#### [Exercise brief]
Pick up the article below on the FTC's rule on consumer reviews and testimonials and continue it from its last sentence.

#### [Selected passage]

* * * * * * * * *

Earlier this month, the Federal Trade Commission (FTC or Commission) published a final rule prohibiting certain specified unfair or deceptive acts or practices involving consumer reviews and testimonials. Effective October 21, 2024, this latest addition to the FTC’s toolkit enhances the agency’s ability to exact civil penalties and consumer redress for noncompliance.
The Commission announced the issuance of the Trade Regulation Rule on the Use of Consumer Reviews and Testimonials (Final Rule or Rule) on August 14, 2024. The Final Rule was published in the Federal Register on August 22, 2024 and will go into effect on October 21. [1]
The Final Rule formally prohibits certain practices identified as unfair or deceptive in the updated Guides Concerning the Use of Endorsements and Testimonials in Advertising (Endorsement Guides), which were released in June 2023. [2] But unlike the Endorsement Guides, which are not themselves independently enforceable, violations of the Final Rule carry specific, direct consequences. The Commission will be empowered to impose penalties against violators in the amount of up to $51,744 per rule violation (subject to annual inflation adjustment), along with other relief—including consumer redress, conduct restraints, and broad oversight authority.
In an FTC press release published last week, Commission Chair Lina M. Khan characterized the Final Rule as “strengthening the FTC’s toolkit to fight deceptive advertising[.]” Of note, Chair Khan stated that the Final Rule will “put businesses that unlawfully game the system on notice,” signaling that noncompliant businesses will be an enhanced focus of scrutiny. Companies engaged in marketing that involves the use of reviews and testimonials should assess their current practices with an eye toward swift correction in light of this Rule.

* * * * * * * * *

#### [Supplied entries]
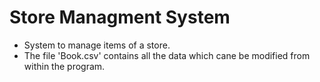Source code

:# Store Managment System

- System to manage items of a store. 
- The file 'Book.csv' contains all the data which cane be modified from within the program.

* * * * * * * * *

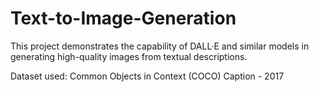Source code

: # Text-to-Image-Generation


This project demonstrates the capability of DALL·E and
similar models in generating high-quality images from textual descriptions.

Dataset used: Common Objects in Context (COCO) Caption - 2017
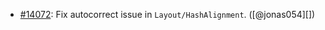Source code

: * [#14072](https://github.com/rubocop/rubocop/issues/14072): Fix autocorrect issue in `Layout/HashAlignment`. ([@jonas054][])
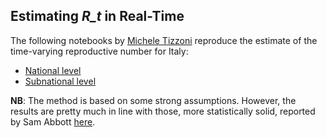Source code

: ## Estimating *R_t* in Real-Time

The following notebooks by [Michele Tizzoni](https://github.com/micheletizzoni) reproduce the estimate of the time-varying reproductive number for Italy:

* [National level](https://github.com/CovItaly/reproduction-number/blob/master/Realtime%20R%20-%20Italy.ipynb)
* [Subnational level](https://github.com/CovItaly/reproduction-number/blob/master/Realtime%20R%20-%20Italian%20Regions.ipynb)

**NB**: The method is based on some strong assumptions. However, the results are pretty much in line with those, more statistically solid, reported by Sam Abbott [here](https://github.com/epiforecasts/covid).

* * * * * * * * *

#### [Answer section]
The Final Rule issued on August 14 specifically defines and prohibits certain unfair or deceptive acts or practices involving (1) fake or false consumer reviews, consumer testimonials, and celebrity testimonials; (2) buying positive or negative reviews; (3) insider reviews and consumer testimonials; (4) company-controlled websites; (5) review suppression; and (6) misuse of fake social media indicators.
In July 2023, the Commission published a proposed version of the Final Rule in a notice of proposed rulemaking, followed by public comments and informal hearings. We wrote about the proposed rule (and the updated Endorsement Guides) here. As discussed below, the Final Rule includes all but one of the previously proposed provisions. The Final Rule otherwise largely tracks the proposed rule with modifications characterized by the Commission as “mostly clarifications and limitations.” We summarize the key definitions, provisions, and notable modifications or clarifications below.
The Final Rule also includes several new defined terms. We highlight three notable additions below:
The Final Rule defines “consumer review hosting” as “providing the technological means by which a website or platform enables consumers to see or hear the consumer reviews that consumers have submitted to the website or platform.” In its section-by-section analysis, the FTC explained that it adopted this new definition to enable the exemption of “mere consumer review hosting” (i.e., a platform simply publishing or hosting reviews that it did not purchase) from certain provisions.
By way of example, § 465.5 prohibits a business from disseminating or causing the dissemination of a consumer testimonial by one of its officers, managers, employees, or agents without necessary disclosure of the testimonialist’s material relationship with the business but exempts “merely engaging in consumer review hosting.” Thus, an unsolicited employee review that merely appears on a business’s website does not violate the provision against disseminating insider testimonials.
The Final Rule adopts the proposed rule’s definition of “indicators of social media influence” as “any metrics used by the public to make assessments of an individual’s or entity’s social media influence, such as followers, friends, connections, subscribers, views, plays, likes, saves, shares, reposts, and comments.” The Commission opted not to expand the definition to engagement metrics that are not publicly visible but are used to gain an algorithmic advantage.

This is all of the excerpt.